# SELECTED PASSAGE:
******

Enterovirus D68 (EV-D68) causes respiratory disease ranging from mild to severe and in rare cases a paralytic syndrome, called acute flaccid myelitis (AFM). Since the global EV-D68 outbreak in 2014, the virus has mainly circulated in biennial epidemic cycles with peaks detected during even years. However, following the COVID-19 pandemic, the seasonal pattern of EV-D68 has been characterized by large yearly upsurges. Here, we describe the circulation of EV-D68 in Europe in 2023 and track its genetic evolution.

Study design

Data was compiled from members of the European Non-Polio Network (ENPEN). This included monthly data on the total number of EV samples tested, EV positive samples, EV-D68 positive samples and cases, and other EV positive samples detected in 2023. Information on sample types and surveillance system was recorded. Sequence data from the VP1 gene was used for phylogenetic and amino acid sequence analysis.

******

# PROVIDED DATA:
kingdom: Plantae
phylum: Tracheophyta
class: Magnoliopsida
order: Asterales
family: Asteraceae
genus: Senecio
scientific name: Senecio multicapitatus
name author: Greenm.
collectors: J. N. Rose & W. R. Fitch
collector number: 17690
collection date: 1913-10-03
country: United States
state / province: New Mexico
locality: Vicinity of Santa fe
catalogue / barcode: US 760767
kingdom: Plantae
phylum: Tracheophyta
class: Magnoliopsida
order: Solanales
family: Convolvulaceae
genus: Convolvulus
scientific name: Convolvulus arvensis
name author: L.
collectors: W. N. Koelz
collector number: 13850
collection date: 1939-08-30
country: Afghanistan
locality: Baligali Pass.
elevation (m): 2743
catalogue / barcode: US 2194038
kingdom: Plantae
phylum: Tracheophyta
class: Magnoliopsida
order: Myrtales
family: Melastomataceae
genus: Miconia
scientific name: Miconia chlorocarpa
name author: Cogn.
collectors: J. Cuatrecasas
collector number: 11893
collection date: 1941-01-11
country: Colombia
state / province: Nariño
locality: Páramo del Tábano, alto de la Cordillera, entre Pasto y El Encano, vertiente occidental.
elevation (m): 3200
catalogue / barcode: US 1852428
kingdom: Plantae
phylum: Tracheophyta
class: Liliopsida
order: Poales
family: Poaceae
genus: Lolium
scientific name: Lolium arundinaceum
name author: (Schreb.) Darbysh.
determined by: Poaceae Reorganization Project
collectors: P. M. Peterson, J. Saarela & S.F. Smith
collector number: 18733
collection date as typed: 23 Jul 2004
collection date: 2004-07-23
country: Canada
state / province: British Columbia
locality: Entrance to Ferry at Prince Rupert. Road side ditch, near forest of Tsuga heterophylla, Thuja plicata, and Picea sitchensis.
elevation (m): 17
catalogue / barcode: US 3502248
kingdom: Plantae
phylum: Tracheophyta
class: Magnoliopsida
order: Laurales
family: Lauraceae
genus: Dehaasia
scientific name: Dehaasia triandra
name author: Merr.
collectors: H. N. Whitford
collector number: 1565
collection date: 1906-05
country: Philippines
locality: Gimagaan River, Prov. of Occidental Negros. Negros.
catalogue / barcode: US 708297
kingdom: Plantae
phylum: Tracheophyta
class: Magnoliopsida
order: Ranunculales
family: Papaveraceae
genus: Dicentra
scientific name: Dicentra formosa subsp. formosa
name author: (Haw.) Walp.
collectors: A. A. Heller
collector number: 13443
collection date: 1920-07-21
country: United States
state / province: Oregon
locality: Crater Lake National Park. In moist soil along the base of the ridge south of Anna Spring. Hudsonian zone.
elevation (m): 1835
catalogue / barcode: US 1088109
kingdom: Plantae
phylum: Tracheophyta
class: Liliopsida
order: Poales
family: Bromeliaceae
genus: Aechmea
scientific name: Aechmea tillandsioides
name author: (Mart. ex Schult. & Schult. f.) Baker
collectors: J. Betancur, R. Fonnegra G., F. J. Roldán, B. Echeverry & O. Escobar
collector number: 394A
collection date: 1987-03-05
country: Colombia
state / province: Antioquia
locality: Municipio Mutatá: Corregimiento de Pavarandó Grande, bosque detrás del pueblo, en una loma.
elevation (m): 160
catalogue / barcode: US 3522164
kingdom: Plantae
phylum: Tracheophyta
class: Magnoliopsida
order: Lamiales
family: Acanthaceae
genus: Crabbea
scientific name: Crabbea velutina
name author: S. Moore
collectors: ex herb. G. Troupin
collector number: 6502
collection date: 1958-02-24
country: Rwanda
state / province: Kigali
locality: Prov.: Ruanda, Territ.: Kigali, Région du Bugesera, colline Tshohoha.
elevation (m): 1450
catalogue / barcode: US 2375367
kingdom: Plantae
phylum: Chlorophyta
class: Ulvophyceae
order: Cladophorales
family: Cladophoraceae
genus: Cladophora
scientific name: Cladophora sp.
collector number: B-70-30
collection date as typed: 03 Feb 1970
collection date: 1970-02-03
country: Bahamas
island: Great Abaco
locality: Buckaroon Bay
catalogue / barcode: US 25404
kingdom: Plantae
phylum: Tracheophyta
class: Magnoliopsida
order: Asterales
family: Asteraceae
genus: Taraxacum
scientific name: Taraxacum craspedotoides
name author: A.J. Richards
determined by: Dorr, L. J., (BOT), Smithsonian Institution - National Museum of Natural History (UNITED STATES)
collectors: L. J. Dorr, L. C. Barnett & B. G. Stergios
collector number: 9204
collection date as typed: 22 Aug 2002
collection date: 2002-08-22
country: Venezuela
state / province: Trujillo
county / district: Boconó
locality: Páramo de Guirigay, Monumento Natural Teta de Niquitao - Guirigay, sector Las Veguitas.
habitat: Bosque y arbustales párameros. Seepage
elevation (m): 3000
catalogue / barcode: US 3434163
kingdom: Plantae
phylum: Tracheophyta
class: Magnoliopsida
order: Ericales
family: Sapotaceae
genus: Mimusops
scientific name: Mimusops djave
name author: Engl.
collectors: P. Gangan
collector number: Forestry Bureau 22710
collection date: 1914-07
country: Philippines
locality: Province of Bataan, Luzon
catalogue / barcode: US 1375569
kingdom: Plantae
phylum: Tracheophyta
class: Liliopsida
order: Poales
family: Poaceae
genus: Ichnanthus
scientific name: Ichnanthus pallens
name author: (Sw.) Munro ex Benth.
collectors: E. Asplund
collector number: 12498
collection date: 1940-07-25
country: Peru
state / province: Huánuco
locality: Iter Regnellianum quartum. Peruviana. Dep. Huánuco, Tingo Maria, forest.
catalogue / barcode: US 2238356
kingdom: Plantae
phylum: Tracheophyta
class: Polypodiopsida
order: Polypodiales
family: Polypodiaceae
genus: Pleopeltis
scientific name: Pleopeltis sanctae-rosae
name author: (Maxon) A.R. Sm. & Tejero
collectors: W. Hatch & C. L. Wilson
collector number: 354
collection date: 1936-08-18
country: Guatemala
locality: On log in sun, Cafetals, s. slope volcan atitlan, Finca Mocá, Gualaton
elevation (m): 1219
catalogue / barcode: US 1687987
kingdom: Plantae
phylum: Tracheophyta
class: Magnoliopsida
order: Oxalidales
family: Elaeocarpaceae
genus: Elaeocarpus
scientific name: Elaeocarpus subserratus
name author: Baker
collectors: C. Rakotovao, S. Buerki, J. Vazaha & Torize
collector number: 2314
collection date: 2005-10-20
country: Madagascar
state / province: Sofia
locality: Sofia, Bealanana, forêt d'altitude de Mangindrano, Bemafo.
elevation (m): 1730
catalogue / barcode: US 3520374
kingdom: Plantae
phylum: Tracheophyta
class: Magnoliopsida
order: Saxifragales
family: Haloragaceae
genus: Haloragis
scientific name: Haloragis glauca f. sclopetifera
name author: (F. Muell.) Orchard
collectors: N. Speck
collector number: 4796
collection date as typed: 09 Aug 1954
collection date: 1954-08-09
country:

******

# WHAT TO WORK ON:
Do these statements agree with the EV-D68 passage? (a) Since 2014, EV-D68 has mainly circulated in two-year cycles that peak in even years. (b) Whole-genome sequence data was used for the phylogenetic analysis. (c) After the COVID-19 pandemic, EV-D68 went back to its two-year pattern. Answer yes or no for each, quoting the deciding words of the passage. The items are not needed here.

# EXERCISE RESULT:
(a) Yes: "the virus has mainly circulated in biennial epidemic cycles with peaks detected during even years."
(b) No: "Sequence data from the VP1 gene was used for phylogenetic and amino acid sequence analysis."
(c) No: "following the COVID-19 pandemic, the seasonal pattern of EV-D68 has been characterized by large yearly upsurges."